18. oct., 2015

souffrir

Le 17 Octobre 2015

et le 18...

 

Souffrir...

 

Il n'est pas, aujourd'hui je pense, de personnes qui n'aient connu de souffrance.

 

Je tiens à souhaiter à chacune de ces personnes sérénité et paix. On oublie trop souvent combien la douleur vient altérer ces deux principes de vie, de base. Je ne vais pas faire de distinction entre souffrance et douleur. Je veux que chacun comprenne bien qu'elles sont si étroitement liées que ce n'est pas la peine de faire de « distinguo ». Ce qui importe, chaque fois, c'est la déstabilisation de l'être. Très souvent même c'est à cette observation que l'on observe que l'autre va mal. Il a perdu partie de ses bases et rien que peu de chose vient faire chanceler son édifice.

Car au bout du compte, c'est l'intégrité de l'être qui importe le plus. Toute personne que vous rencontrerez et qui souffre n'est pas elle-même. Il faut bien savoir cela et faire autant que ce peut de le garder à l'esprit. Cette personne a un comportement, une attitude qui vient éveiller notre attention par sa bizarrerie, son anormalité—dans l'esprit où l'on ressent quelque chose d'anormal—doit nous faire penser, avant toute autre chose qu'elle est en possibilité de souffrance. Si cette particularité existe, alors il faut bien admettre que la relation ne peut être que faussée, dénaturée par rapport à ce qu'elle aurait du être sans la douleur, sans la souffrance.

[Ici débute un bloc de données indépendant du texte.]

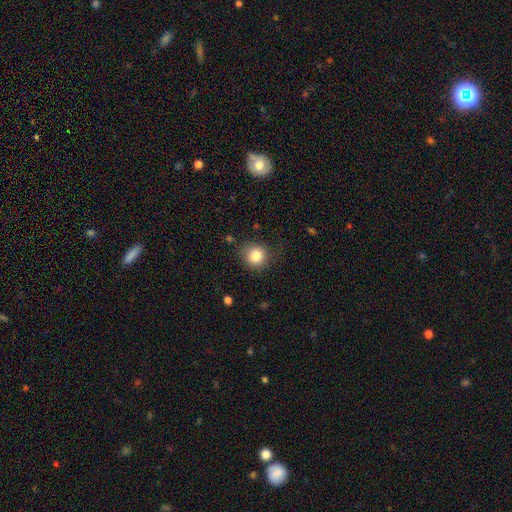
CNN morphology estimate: A smooth galaxy with no disk features (82%) that is round (88%).

Vote fractions:
- Smooth or featured? smooth: 82% / star or artifact: 11% / featured or disk: 7%
- How rounded? round: 88% / in between: 11% / cigar-shaped: 1%
- Merging? none: 81% / minor disturbance: 13% / major disturbance: 4% / merger: 1%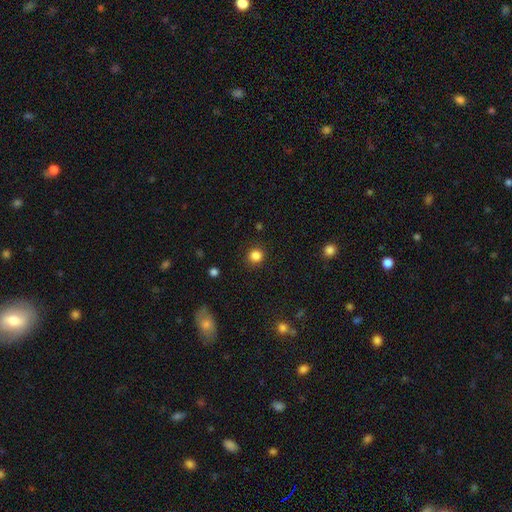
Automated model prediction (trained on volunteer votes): This is clearly a smooth galaxy (85%). How rounded: clearly round (88%). Merging: clearly none (89%).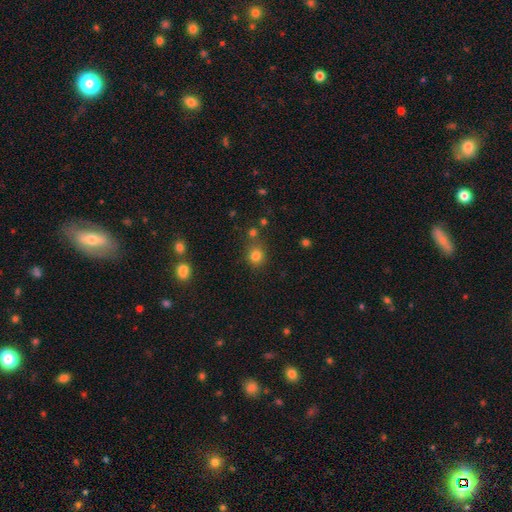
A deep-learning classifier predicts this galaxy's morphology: This appears to be a smooth galaxy with no disk features (79%) that is round (80%). Merging: none (70%).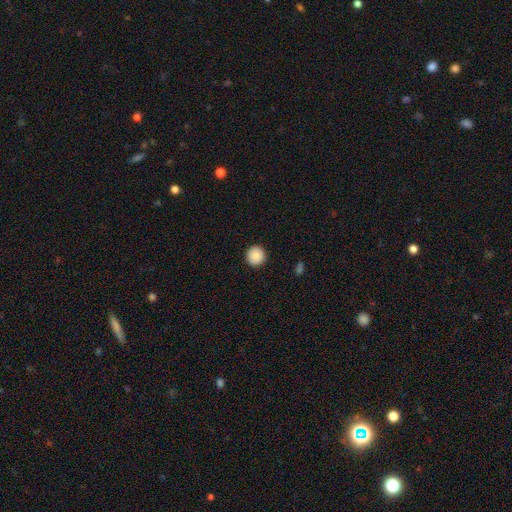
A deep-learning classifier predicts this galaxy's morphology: Smooth or featured: smooth — 89% (star or artifact — 8%)
How rounded: round — 95% (in between — 4%)
Merging: none — 93% (minor disturbance — 5%)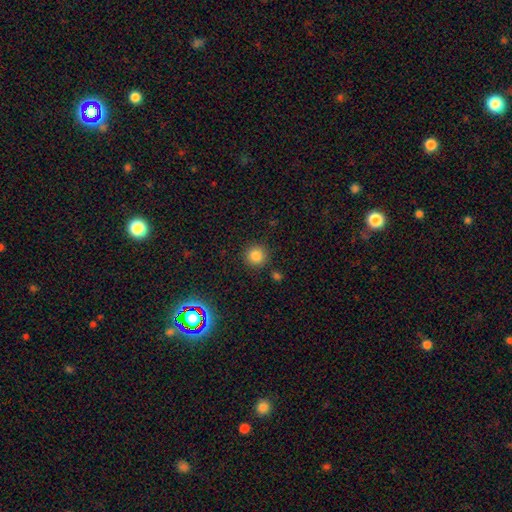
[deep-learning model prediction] Morphology: type=smooth (83%); roundness=round (94%); merging=none (87%).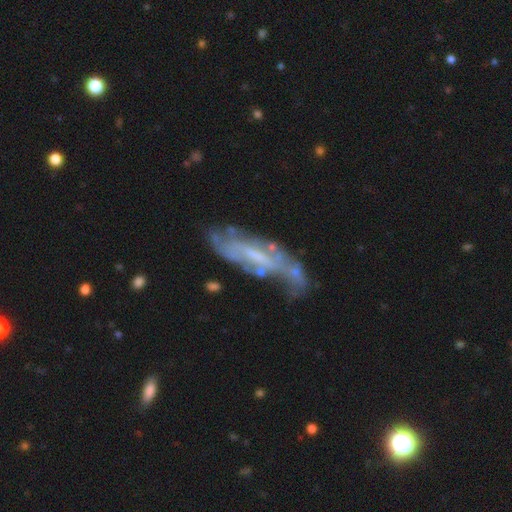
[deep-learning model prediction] smooth-or-featured: featured or disk: 73% | smooth: 19% | star or artifact: 8%
  disk-edge-on: no: 78% | yes: 22%
    bar: weak: 42% | no: 32% | strong: 26%
    has-spiral-arms: yes: 63% | no: 37%
    bulge-size: small: 40% | none: 29% | moderate: 27% | large: 3% | dominant: 1%
  merging: none: 43% | minor disturbance: 25% | major disturbance: 19% | merger: 13%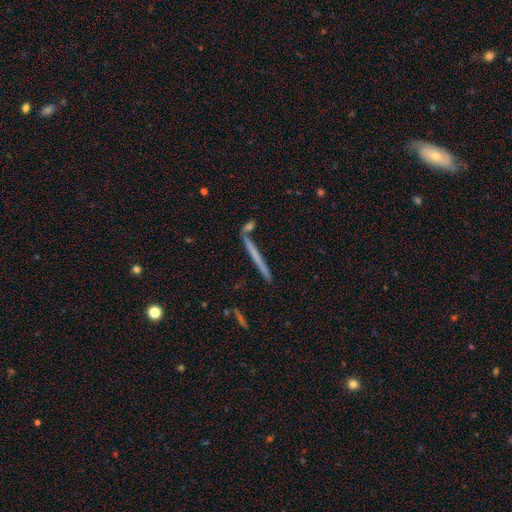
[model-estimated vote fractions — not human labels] Smooth or featured: featured or disk — 49% (smooth — 44%)
Merging: none — 83% (minor disturbance — 8%)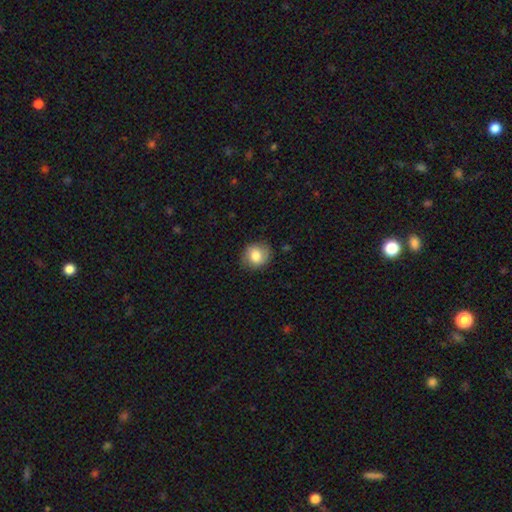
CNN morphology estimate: Overall: smooth (77%). How rounded: round (74%). Merging: none (81%).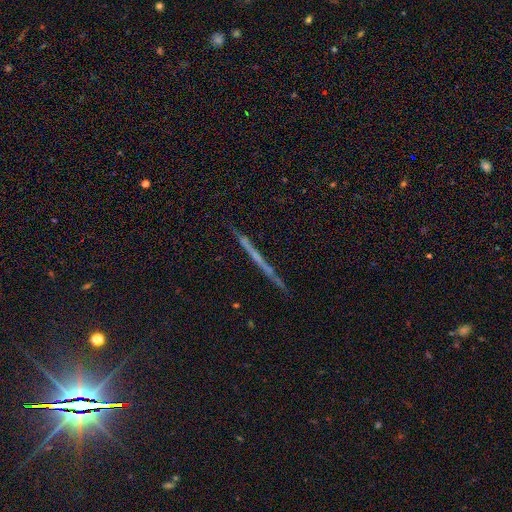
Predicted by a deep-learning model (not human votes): featured or disk 53%, smooth 29%, star or artifact 18%. Down the decision tree: edge-on disk — yes (96%); edge-on bulge — none (86%); merging — none (89%).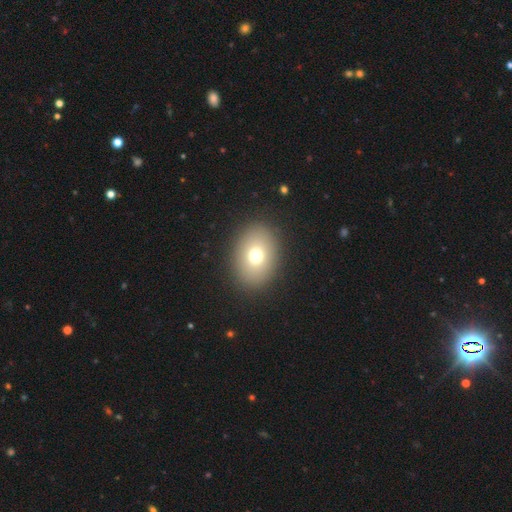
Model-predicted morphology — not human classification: smooth 73%, featured or disk 15%, star or artifact 12%. Down the decision tree: how rounded — in between (66%); merging — none (89%).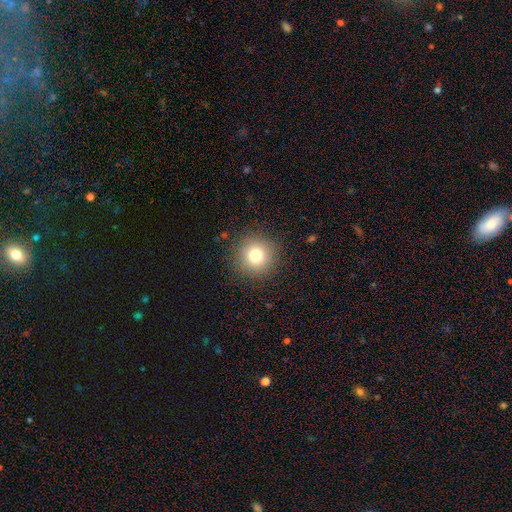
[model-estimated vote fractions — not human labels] Smooth or featured?
  - smooth: 77% *
  - star or artifact: 13%
  - featured or disk: 10%
How rounded?
  - round: 95% *
  - in between: 5%
  - cigar-shaped: 1%
Merging?
  - none: 89% *
  - minor disturbance: 7%
  - major disturbance: 3%
  - merger: 1%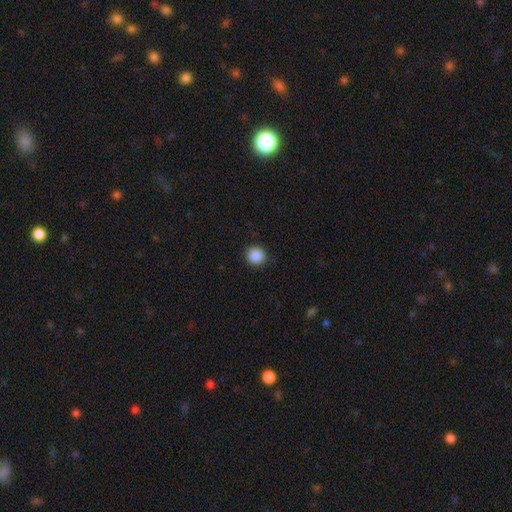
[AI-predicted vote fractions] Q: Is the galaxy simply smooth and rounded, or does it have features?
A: smooth — 88%.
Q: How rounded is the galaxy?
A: round — 94%.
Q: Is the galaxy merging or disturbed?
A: none — 92%.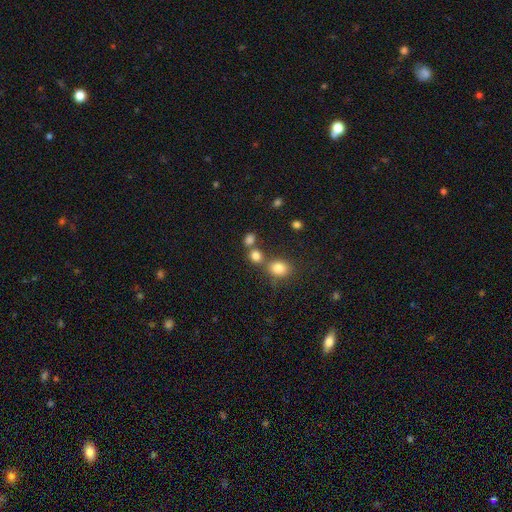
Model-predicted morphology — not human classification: This is likely a smooth galaxy (79%). How rounded: likely round (70%). Merging: possibly none (54%).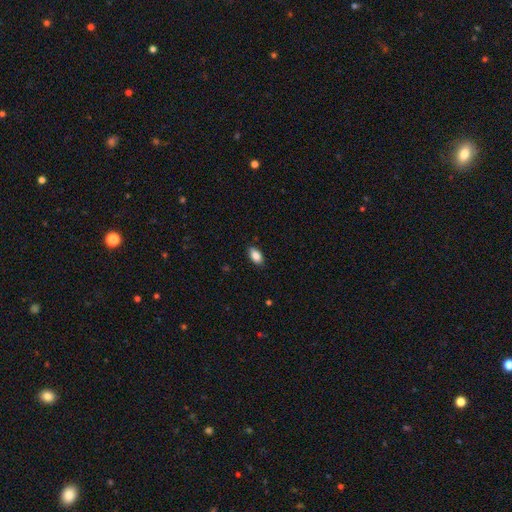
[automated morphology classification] This is clearly a smooth galaxy (87%). How rounded: clearly in between (92%). Merging: clearly none (86%).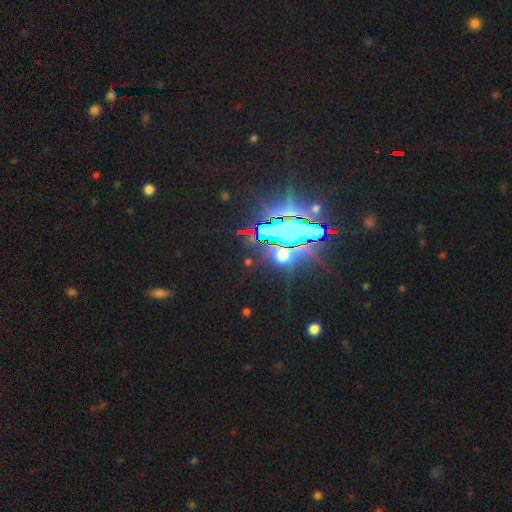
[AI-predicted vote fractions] smooth-or-featured: star or artifact: 83% | featured or disk: 10% | smooth: 8%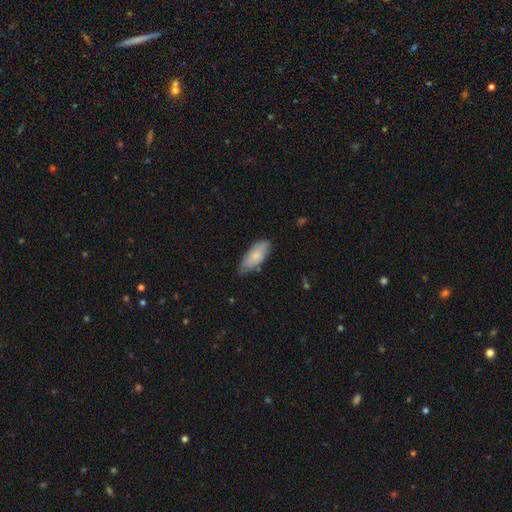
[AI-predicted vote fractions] A smooth galaxy with no disk features (79%) that is in between round and cigar-shaped (85%). Merging: none (69%).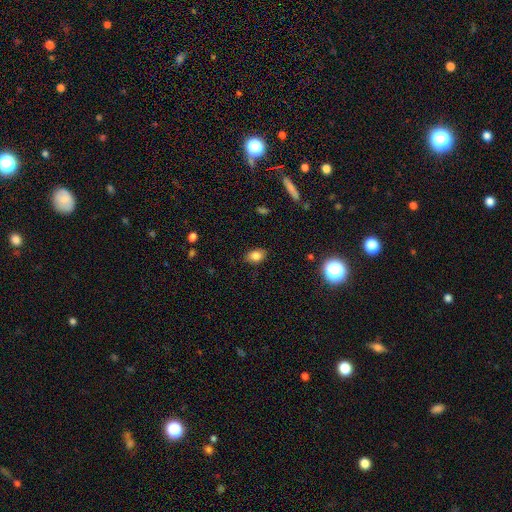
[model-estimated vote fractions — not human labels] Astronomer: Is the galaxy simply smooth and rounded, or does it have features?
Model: smooth — 82%.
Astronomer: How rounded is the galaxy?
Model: in between — 82%.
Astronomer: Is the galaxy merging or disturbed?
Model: none — 84%.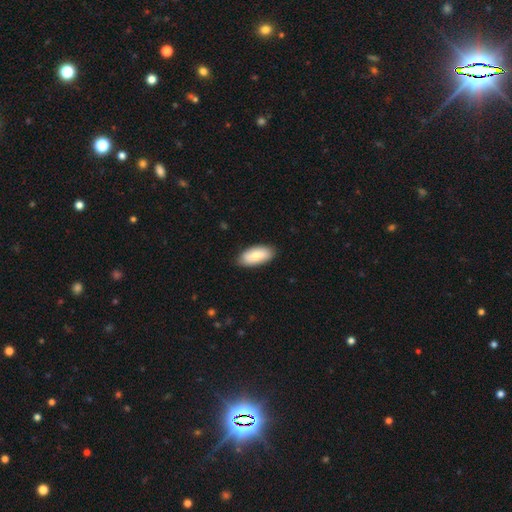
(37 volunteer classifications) Smooth or featured?
  - smooth: 84% *
  - featured or disk: 16%
  - star or artifact: 0%
How rounded?
  - in between: 94% *
  - round: 3%
  - cigar-shaped: 3%
Merging?
  - none: 81% *
  - minor disturbance: 19%
  - major disturbance: 0%
  - merger: 0%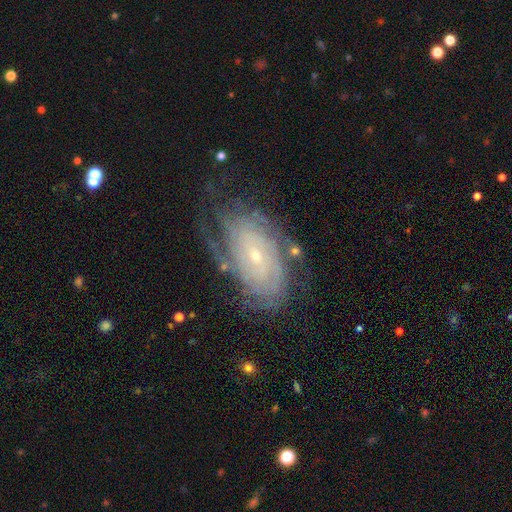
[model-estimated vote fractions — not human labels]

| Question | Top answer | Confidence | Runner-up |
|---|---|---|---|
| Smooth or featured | featured or disk | 84% | smooth (10%) |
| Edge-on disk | no | 95% | yes (5%) |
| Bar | no | 69% | weak (24%) |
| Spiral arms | yes | 94% | no (6%) |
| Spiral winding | tight | 77% | medium (18%) |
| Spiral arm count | can't tell | 44% | 4 (15%) |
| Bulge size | small | 77% | moderate (19%) |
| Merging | none | 67% | minor disturbance (20%) |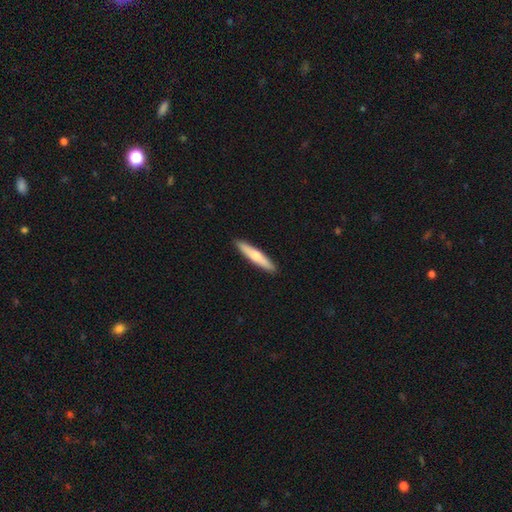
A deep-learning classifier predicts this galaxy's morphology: smooth-or-featured: smooth: 61% | featured or disk: 34% | star or artifact: 5%
  how-rounded: cigar-shaped: 91% | in between: 8% | round: 1%
  merging: none: 92% | minor disturbance: 6% | major disturbance: 1% | merger: 1%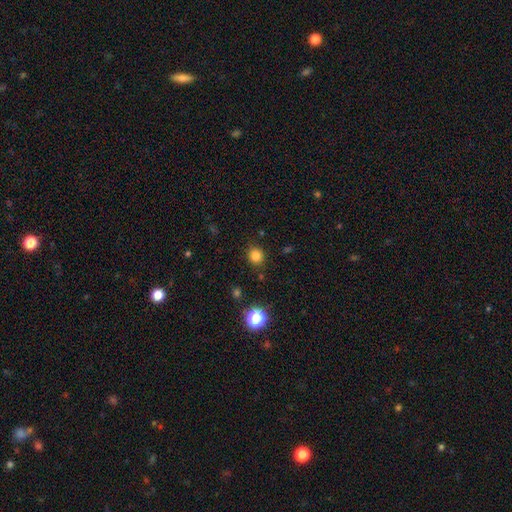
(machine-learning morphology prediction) Q: Smooth or featured?
A: smooth (81%); runner-up: star or artifact (14%)
Q: How rounded?
A: round (82%); runner-up: in between (17%)
Q: Merging?
A: none (87%); runner-up: minor disturbance (8%)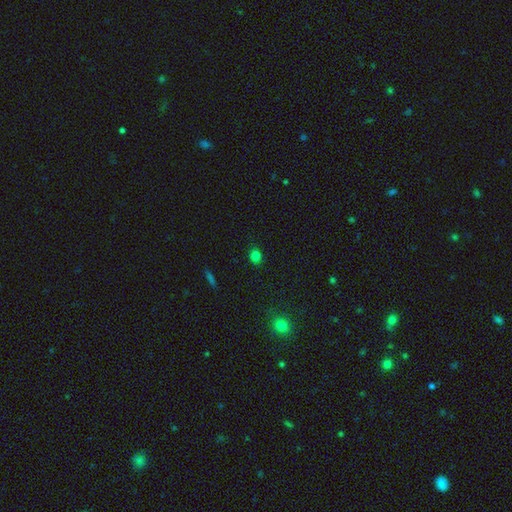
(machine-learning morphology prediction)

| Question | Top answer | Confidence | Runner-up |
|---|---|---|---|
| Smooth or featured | smooth | 76% | star or artifact (19%) |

Vous me direz que c'est très ordinaire, de fait, qu'après tout la souffrance telle que je la dénonce est le commun de tous. Mais oui, évidemment ! Vous savez, j'ai eu la chance de rencontrer des personnes qui avaient « dépassé » la douleur. C'est magnifique savez-vous ? Elles se repèrent assez bien ces personnes. La douleur restant toujours en veille quelque part, elles vous font attendre d'autorité avant de se laisser aller à rentrer en relation avec vous. Elles instaurent une sorte de pas de porte infranchissable tant qu'elle ne l'ont pas décidé : c'est leur limite de sérénité. Elles ne veulent pas s'offrir derrière cette porte-là. C'est une force qu'elles ont puisée dans l'intelligence du cœur. Elle ne s'apprend pas. Elle se découvre.

Mais les autres ? Les autres ils vous tendent ce qu'ils ont de plus essentiel sur le moment : leur pauvre capacité à réagir. Ils ne sont pas vains, ils ne sont pas malsains. Ils souffrent !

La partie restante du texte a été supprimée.